### TRY IT:
Lines in the listing below that contain the string "prostate" are to be found and copied.
*** Opening of PROVIDED MATERIAL ***
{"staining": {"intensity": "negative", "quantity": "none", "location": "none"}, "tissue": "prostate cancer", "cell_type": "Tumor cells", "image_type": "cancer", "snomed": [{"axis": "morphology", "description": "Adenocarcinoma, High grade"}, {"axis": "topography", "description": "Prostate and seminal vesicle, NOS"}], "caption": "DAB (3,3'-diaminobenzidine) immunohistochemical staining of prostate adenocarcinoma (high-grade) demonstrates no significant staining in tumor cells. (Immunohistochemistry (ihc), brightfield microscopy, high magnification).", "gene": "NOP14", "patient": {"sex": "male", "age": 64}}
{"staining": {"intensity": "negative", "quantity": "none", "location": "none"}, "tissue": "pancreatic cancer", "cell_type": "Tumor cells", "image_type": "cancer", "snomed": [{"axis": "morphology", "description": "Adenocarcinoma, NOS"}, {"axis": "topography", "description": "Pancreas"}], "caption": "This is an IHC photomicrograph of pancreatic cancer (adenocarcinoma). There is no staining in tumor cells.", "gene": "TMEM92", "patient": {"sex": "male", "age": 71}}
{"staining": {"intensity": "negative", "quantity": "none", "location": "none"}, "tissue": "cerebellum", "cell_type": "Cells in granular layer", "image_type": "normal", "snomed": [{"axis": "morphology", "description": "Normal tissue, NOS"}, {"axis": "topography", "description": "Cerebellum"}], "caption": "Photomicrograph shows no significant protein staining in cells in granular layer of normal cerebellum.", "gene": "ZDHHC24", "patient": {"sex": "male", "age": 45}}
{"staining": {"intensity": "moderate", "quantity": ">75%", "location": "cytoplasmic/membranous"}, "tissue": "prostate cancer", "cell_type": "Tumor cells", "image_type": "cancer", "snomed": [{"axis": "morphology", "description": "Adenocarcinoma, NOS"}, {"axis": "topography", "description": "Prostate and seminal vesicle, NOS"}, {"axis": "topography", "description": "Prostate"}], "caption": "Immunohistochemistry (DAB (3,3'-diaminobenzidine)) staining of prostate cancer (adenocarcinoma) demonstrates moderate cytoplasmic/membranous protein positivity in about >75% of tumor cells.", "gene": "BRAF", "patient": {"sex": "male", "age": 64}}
*** Close of PROVIDED MATERIAL ***
### OUTPUT FOR THIS EXERCISE:
{"staining": {"intensity": "negative", "quantity": "none", "location": "none"}, "tissue": "prostate cancer", "cell_type": "Tumor cells", "image_type": "cancer", "snomed": [{"axis": "morphology", "description": "Adenocarcinoma, High grade"}, {"axis": "topography", "description": "Prostate and seminal vesicle, NOS"}], "caption": "DAB (3,3'-diaminobenzidine) immunohistochemical staining of prostate adenocarcinoma (high-grade) demonstrates no significant staining in tumor cells. (Immunohistochemistry (ihc), brightfield microscopy, high magnification).", "gene": "NOP14", "patient": {"sex": "male", "age": 64}}
{"staining": {"intensity": "moderate", "quantity": ">75%", "location": "cytoplasmic/membranous"}, "tissue": "prostate cancer", "cell_type": "Tumor cells", "image_type": "cancer", "snomed": [{"axis": "morphology", "description": "Adenocarcinoma, NOS"}, {"axis": "topography", "description": "Prostate and seminal vesicle, NOS"}, {"axis": "topography", "description": "Prostate"}], "caption": "Immunohistochemistry (DAB (3,3'-diaminobenzidine)) staining of prostate cancer (adenocarcinoma) demonstrates moderate cytoplasmic/membranous protein positivity in about >75% of tumor cells.", "gene": "BRAF", "patient": {"sex": "male", "age": 64}}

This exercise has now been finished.